I thought the flowers thing was a joke, was that pp serious?!

A lot of the people in the comments have gotten very accustomed to being married to deeply inconsiderate people, it seems.


Quiet the opposite. They are married to a considerate husband who treat them well every single day.
Anonymous
Anonymous wrote:i think the people who dont expect anything and send themselves flowers or direct everyone in a really controlling way are the weird ones.

Like - mothers day is supposed to be a day for others to show appreciation for you. why send yourself flowers? I mean, sure, buy yourself flowers whenever. but sending yourself flowers on mothers day signed by your husband (who didn't actually do it) and then castigating others for not being mature is... it's very odd behavior.
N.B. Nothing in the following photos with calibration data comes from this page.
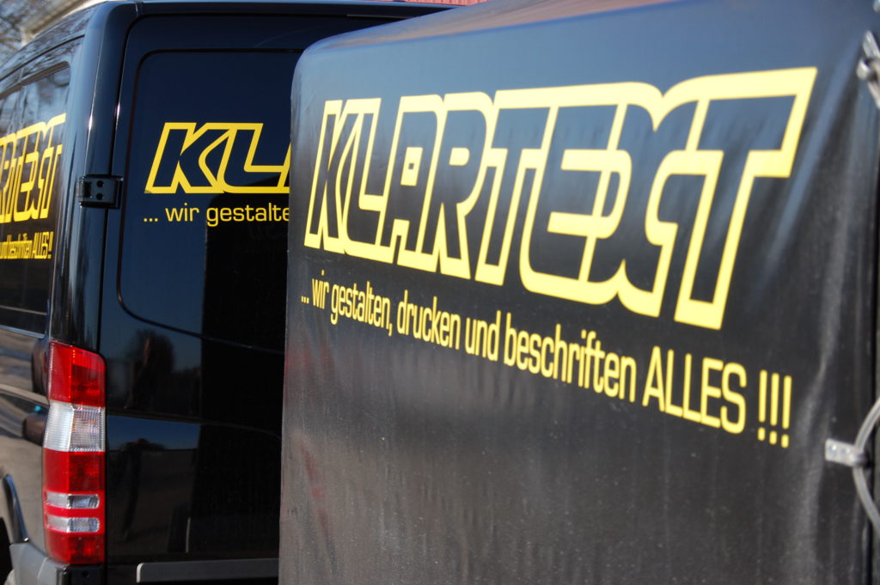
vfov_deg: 14.0
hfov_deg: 20.9
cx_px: 440
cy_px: 292
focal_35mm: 98
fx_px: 2381
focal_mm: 65
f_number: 5.6
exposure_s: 1/500
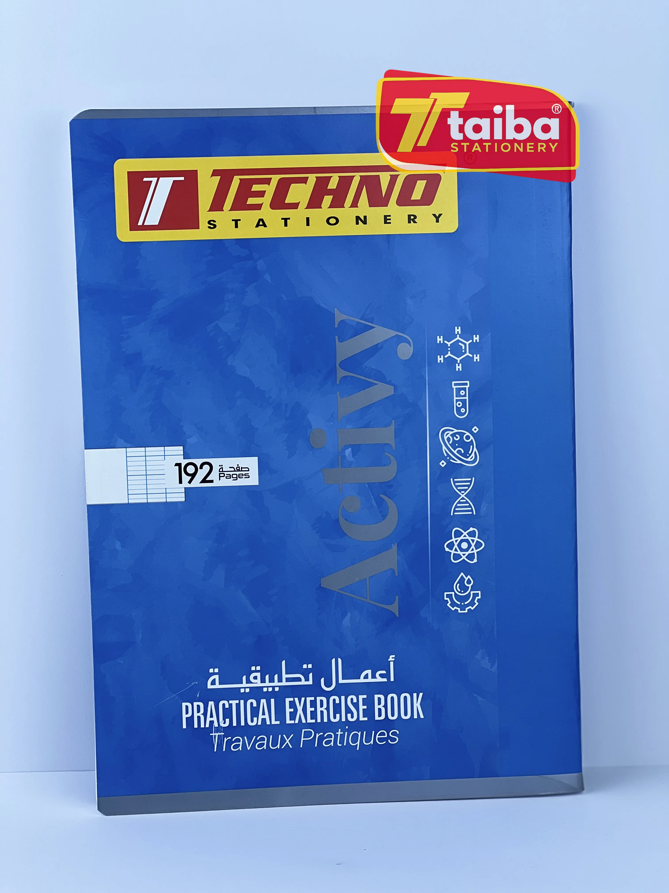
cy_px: 446
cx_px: 334
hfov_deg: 19.1
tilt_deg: -10.5
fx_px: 1984
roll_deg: -0.3
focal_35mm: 77
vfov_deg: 25.3
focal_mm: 9
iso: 25
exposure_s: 1/176
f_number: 2.8
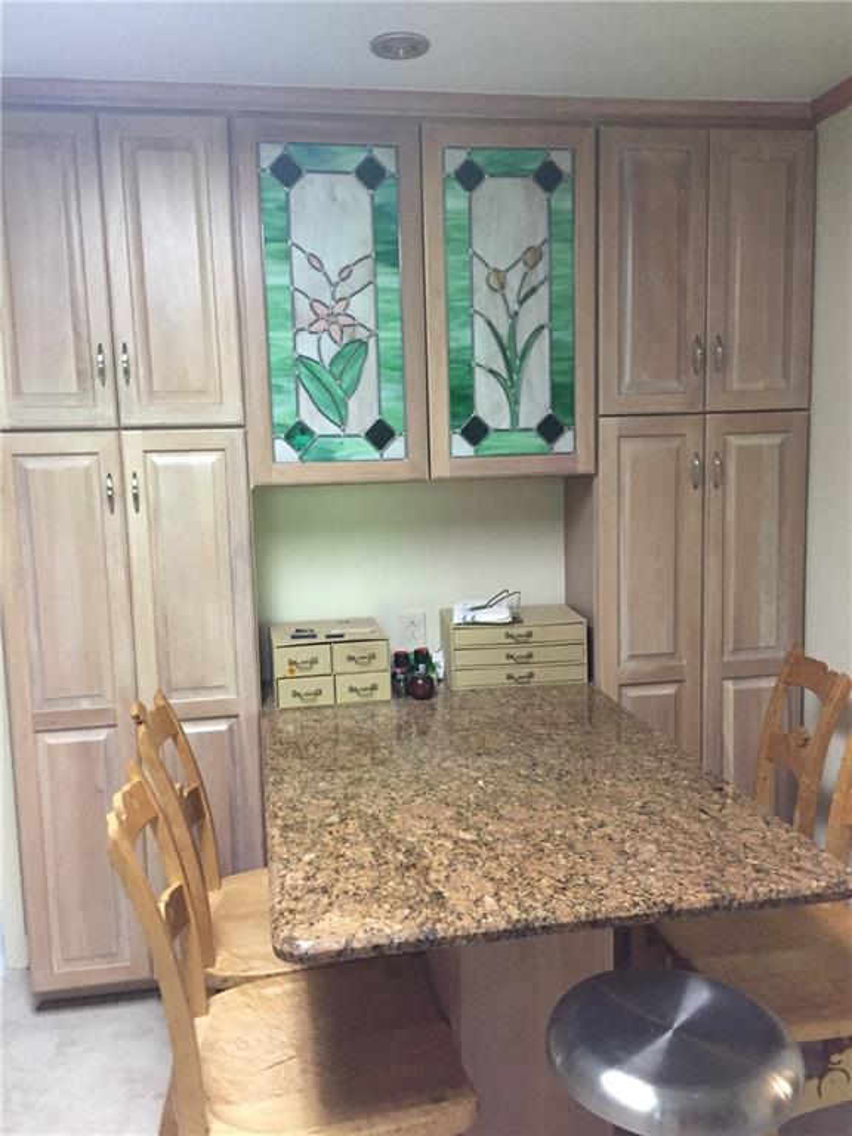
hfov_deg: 48.2
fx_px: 952
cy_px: 568
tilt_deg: -7.0
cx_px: 426
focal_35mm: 29
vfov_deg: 61.7
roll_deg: +1.3
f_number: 2.2
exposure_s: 1/30
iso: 200
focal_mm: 4.15
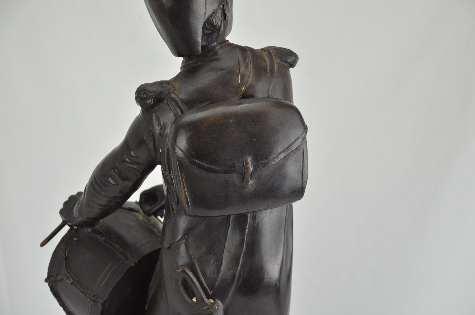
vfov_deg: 15.6
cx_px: 238
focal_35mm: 87
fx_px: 1146
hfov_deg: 23.4
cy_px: 158
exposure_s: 1/200
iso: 800
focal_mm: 58
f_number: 5
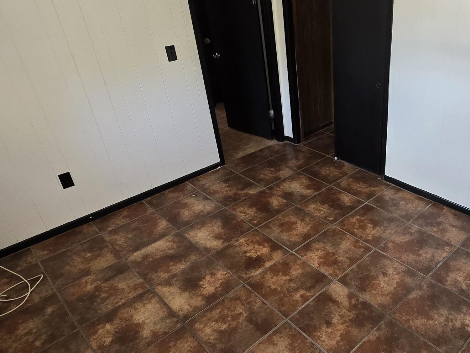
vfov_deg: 53.0
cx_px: 332
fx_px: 353
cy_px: 186
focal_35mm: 26
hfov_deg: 64.6
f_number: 2.2
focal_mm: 2.2
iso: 250
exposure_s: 1/60
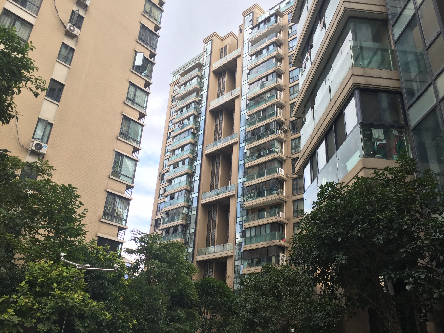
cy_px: 166
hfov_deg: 61.7
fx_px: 372
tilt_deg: +27.2
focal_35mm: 29
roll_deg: -4.0
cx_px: 222
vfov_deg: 48.2
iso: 32
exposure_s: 1/271
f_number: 2.2
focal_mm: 4.15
I’m not the flower PP, but I’m a PP who said I have to be clear and direct about what I want in order to have a nice Mother’s Day. It’s not ideal that I have to do this - I’d love it if my spouse would take the reins and work with our kids to plan a card, small gift, special meal (anything that shows a modicum of thought, really) but that’s just not going to happen. I’ve made peace with it because despite sucking at “occasions” he’s a good partner in the day to day. So if the alternative to directing everyone is that nothing happens, I’m choosing what I see as the better of crappy options.
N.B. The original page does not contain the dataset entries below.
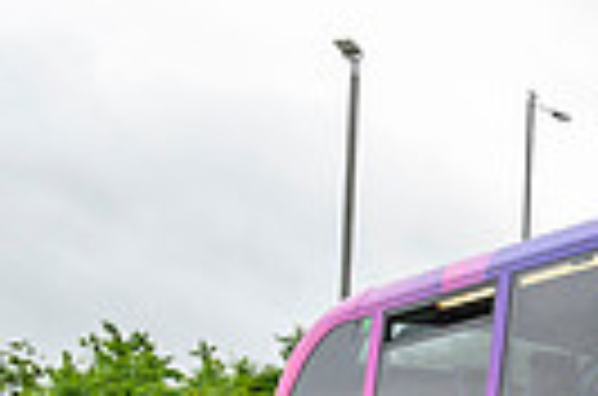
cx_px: 1218
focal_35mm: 105
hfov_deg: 15.4
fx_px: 1740
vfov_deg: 12.4
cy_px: 592
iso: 640
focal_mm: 24
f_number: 8
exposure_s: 1/100
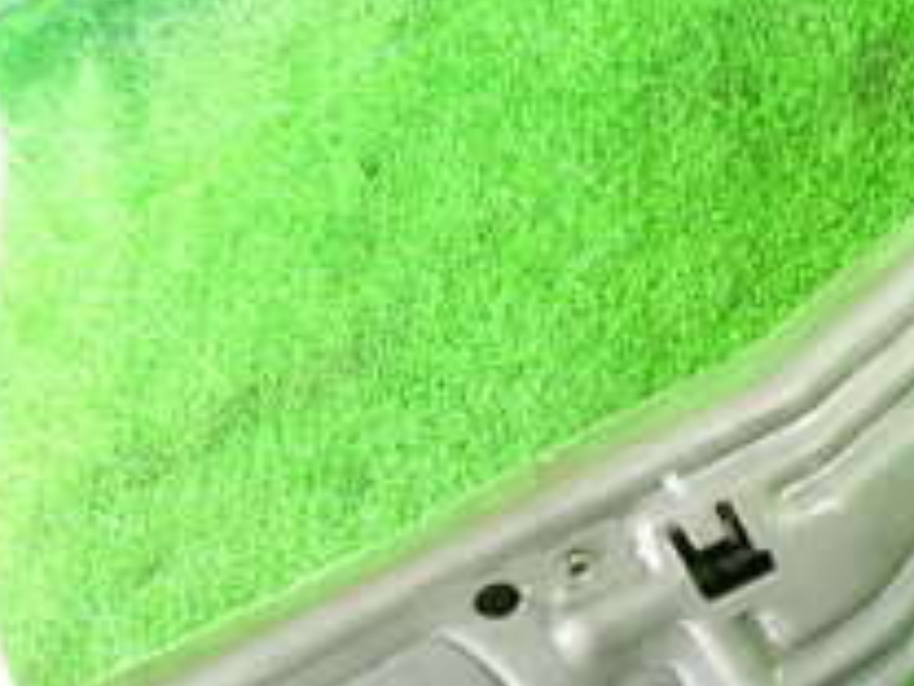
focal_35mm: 72
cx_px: 976
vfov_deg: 19.9
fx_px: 1901
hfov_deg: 25.3
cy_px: 660
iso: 125
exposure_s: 1/60
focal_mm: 4.5
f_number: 2
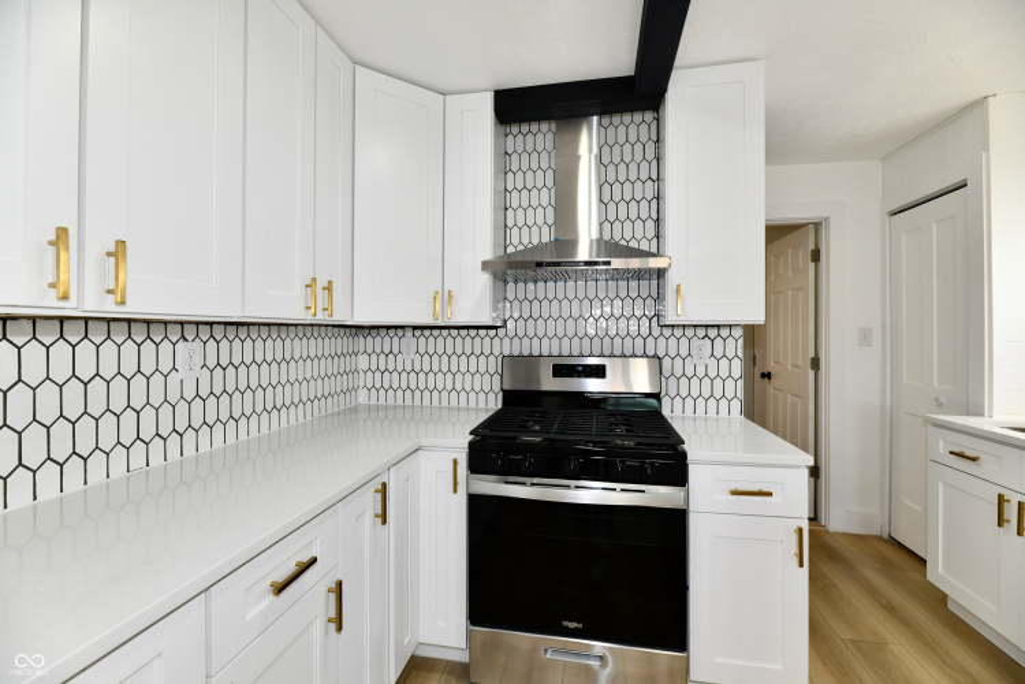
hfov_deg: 104.3
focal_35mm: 14
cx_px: 512
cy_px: 342
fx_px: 399
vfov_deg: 81.2
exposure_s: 1/60
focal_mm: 14
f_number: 6.3
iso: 640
I enjoyed my day yesterday. I got to sleep in and wake up to DH having made coffee, fed and walked the dog, and fed kids a light breakfast (before the 11:30 brunch I myself booked weeks ago). We watched a movie at home in the afternoon and DH picked up my choice of Thai takeout for dinner. All of these things I asked for and received, and it was a nice day.
Anonymous
The bitterness and resentment are overflowing on this thread. Gross.
Anonymous
Anonymous wrote:I hosted everyone at my house and no one even got me flowers. I thought that was weird, not only as a mother (of a young infant and a toddler) but as a host. I did all the cleaning, shopping, and prep so I simply decided not to cook and save myself the time and energy. It cost me a few hundred dollars to throw my own Mother’s Day celebration.


Next year don’t make it such a big deal. No one needs or even wants a huge “celebration” for a made-up holiday. Next year, ask DH and your kids for flowers and take-out dinner. Done.
Anonymous
The kids and dad should do one thing each for the day. It's not that hard. Dad should make a special meal and/or flowers and the kids should each do a chore for mom and mom should get 2 hours of alone time to do something she wants or people over to hang out with that she can be a guest at. Done.